Géo Charles, champion olympique de littérature !
C’est dans une discipline plutôt inattendue que Charles Guyot, connu sous le pseudonyme de Géo-Charles, a remporté une médaille d’or aux Jeux olympiques de Paris en 1924. Ce sportif accompli, amoureux des arts, aurait pu sans doute pu concourir dans des disciplines athlétiques, mais c’est bien dans le cadre des « Concours d’art et littérature », chers au fondateur des Jeux, Pierre de Coubertin, que Géo-Charles devint champion olympique ! Le musée Géo-Charles se trouve à Echirolles en Isère, abritant un patrimoine unique du XXe siècle concernant la littérature, mais aussi l’art et le sport.

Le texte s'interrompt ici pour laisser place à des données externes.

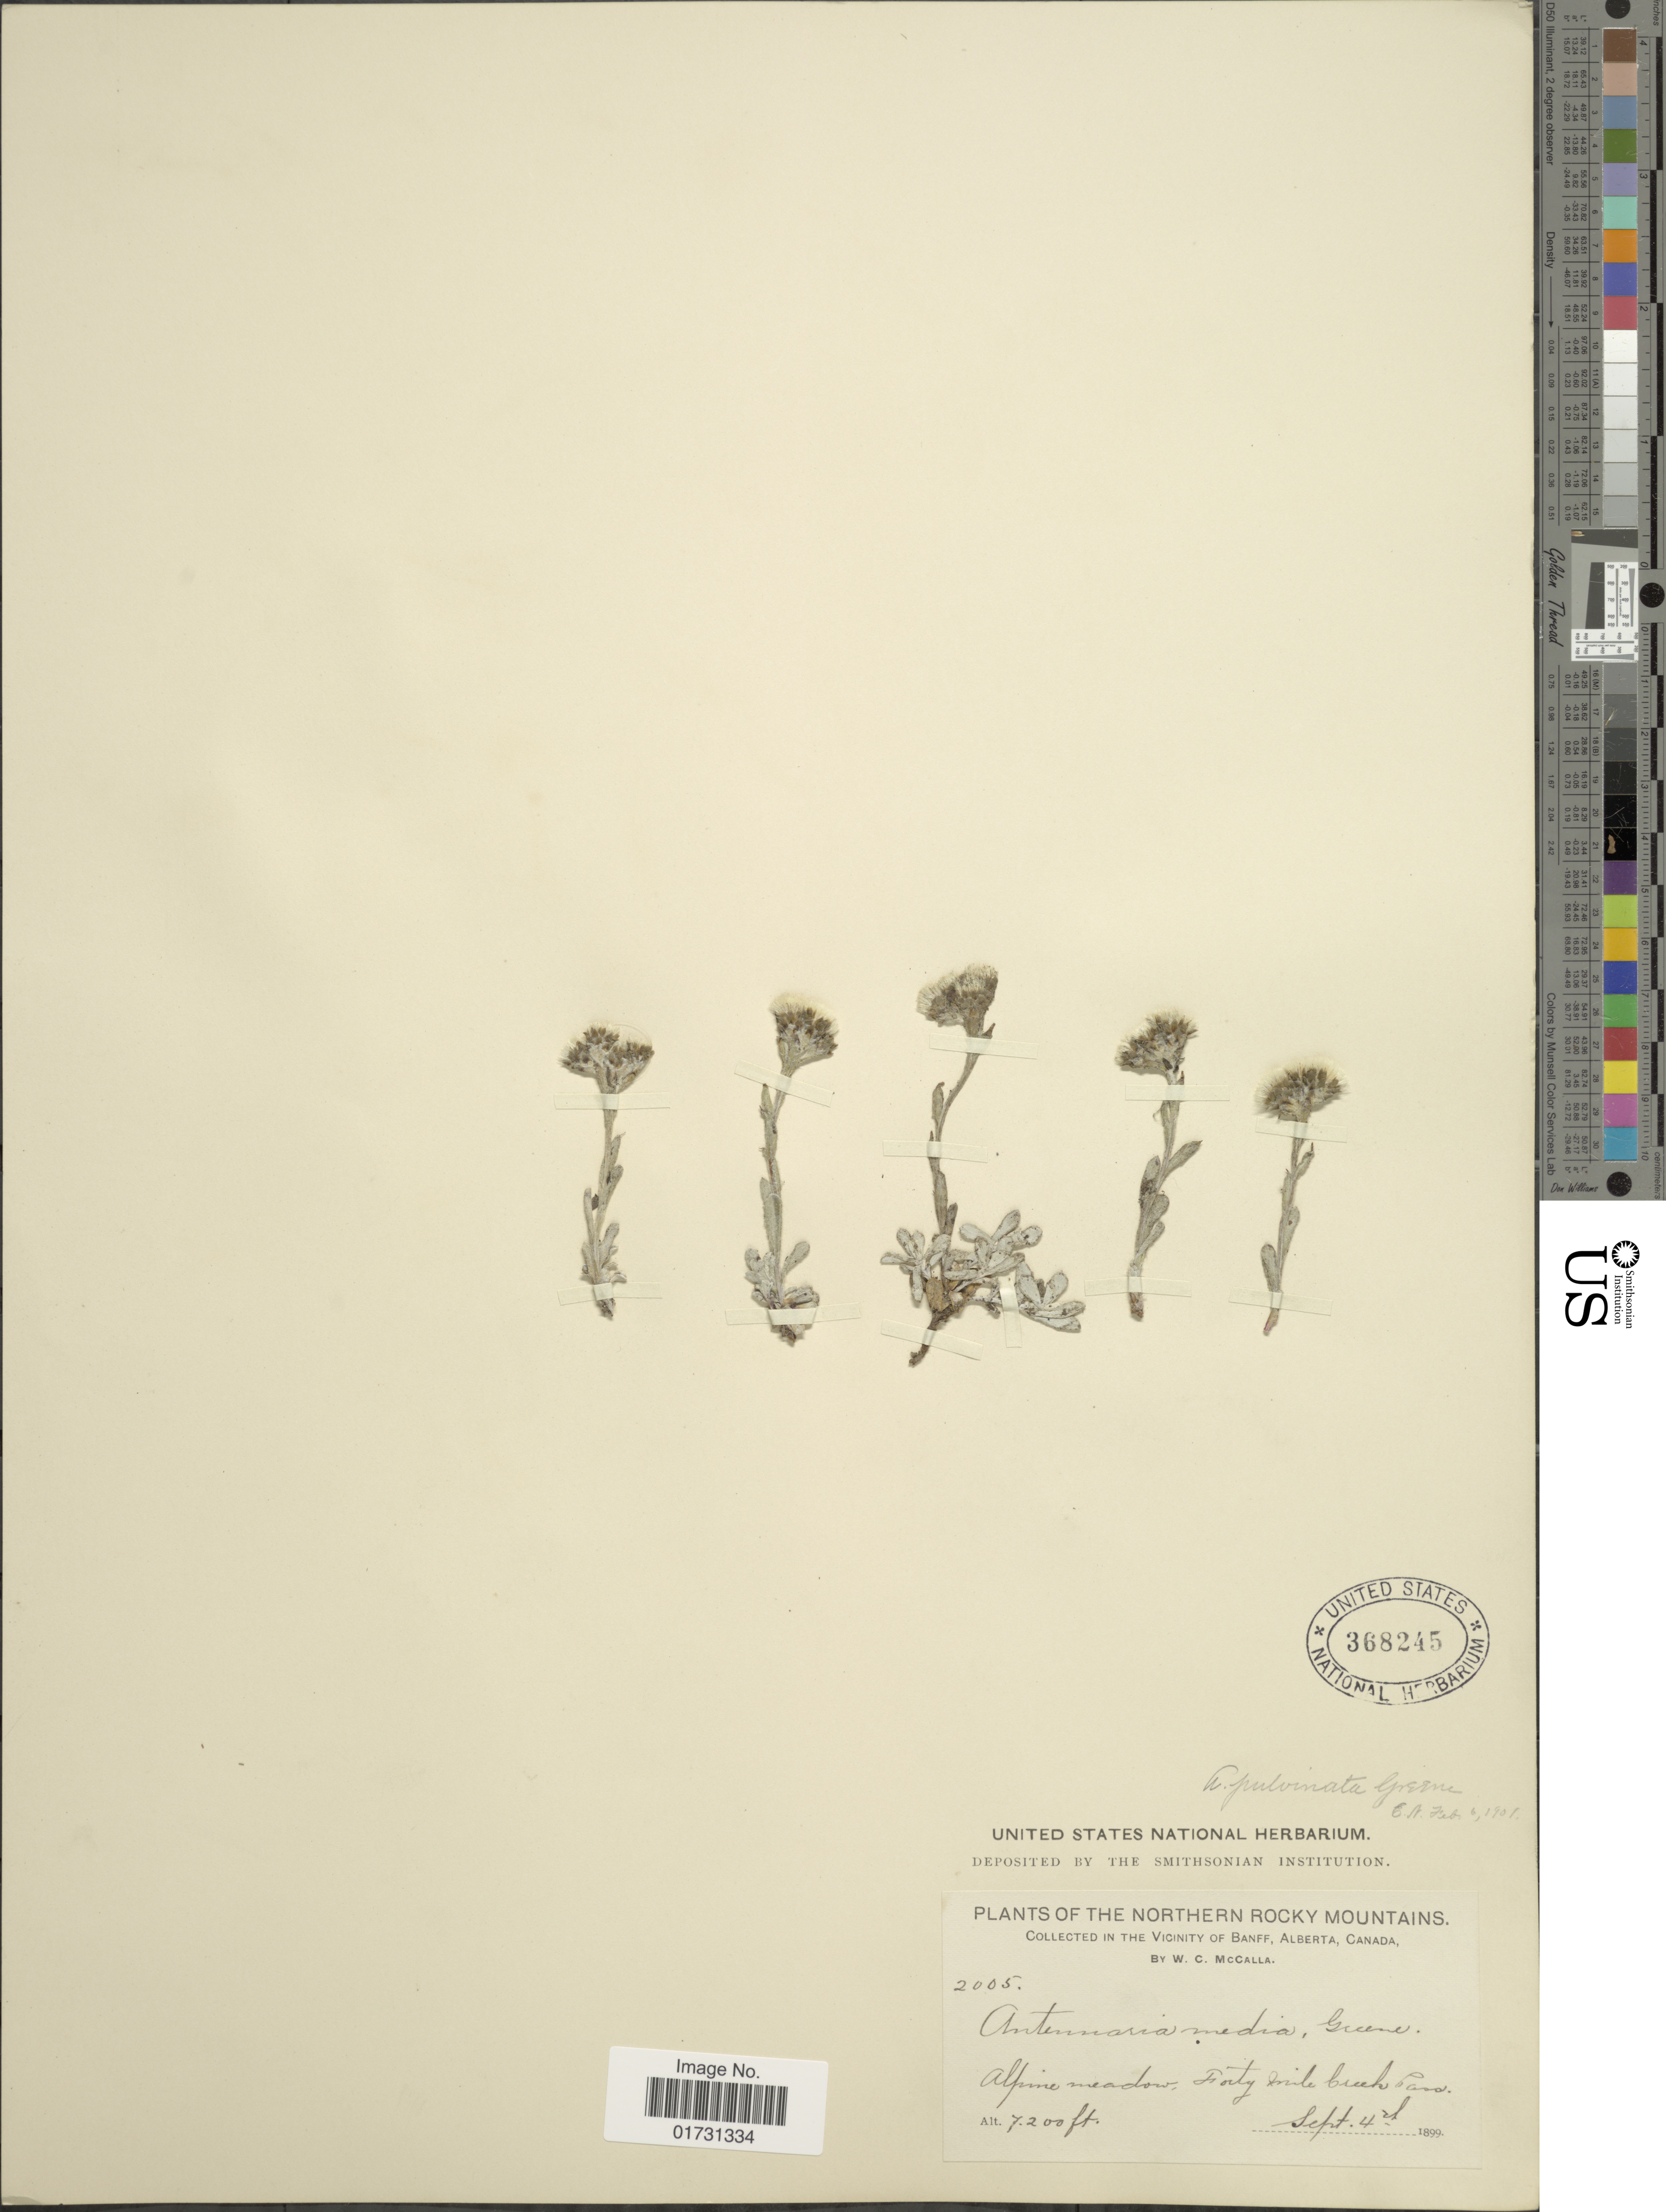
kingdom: Plantae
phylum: Tracheophyta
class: Magnoliopsida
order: Asterales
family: Asteraceae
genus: Antennaria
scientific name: Antennaria media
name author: Greene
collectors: W. McCalla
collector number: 2005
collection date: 1899-09-04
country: Canada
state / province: Alberta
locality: In The Vicinity of Banff, Alberta, Alpine meadow, Forty mile Creek Pass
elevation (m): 2195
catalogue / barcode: US 368245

Du roman de montagne au Premier de cordée
Le roman de montagne est un genre populaire qui apparaît au début du XXe siècle pour permettre au grand public de suivre la trace des alpinistes. Si les débuts du genre sont plutôt laborieux sous la plume d’alpinistes ne sachant pas trop comment partager leurs exploits, Frison-Roche se révèle être un auteur majeur. Alpiniste et grande figure des Alpes, reporter et écrivain, qui ne connaît pas Frison-Roche pour son best-seller Premier de cordée ? Une histoire où se mêlent la passion pour l’alpinisme d’un jeune garçon qui veut devenir guide à tout prix, le courage et la solidarité des hommes de la montagne face à l’adversité. Frison-Roche a écrit de nombreux ouvrages sur les montagnes qu’il faut tous recommander aux amoureux de l’alpinisme. Les alpinistes René Demaison (342 heures dans les Grandes Jorasses), Gaston Rebuffat (Le Massif du Mont-Blanc), Lionel Terray (Les Conquérants de l'inutile) dépeignent avec talent leurs ascensions verticales. Les Alpes constituent un réservoir inépuisable pour raconter d’incroyables aventures humaines, comme celle d’un Frison-Roche avec ces Montagnards de la nuit ou celle contée par Roger Canac dans son Gaspard de la Meije.
Les Alpes noires, thrillers et polars
Après s’être longtemps tournées vers le blanc des sommets et la beauté des montagnes, sans éluder les drames liés à l’alpinisme, les Alpes révèlent un côté plus sombre avec le succès de genres contemporains que sont le polar et le thriller. Les Alpes offrent un décor de rêve pour des genres très en vogue qui aiment les lieux reculés et inaccessibles, parfaits pour commettre des crimes ou cacher des secrets monstrueux. Crime sous le Mont-Blanc et Un guide pour la mort, publiés en 1970 et 1971, de Dominique Arly, préfigurent une déferlante de romans mettant en scène des meurtres dans les montagnes. De Mystère à Isola 2000 de Jean Emelina au terrifiant L’Illusion de Maxime Chattam, sorte de Shining version alpine, les Alpes n’ont pas fini de nous effrayer.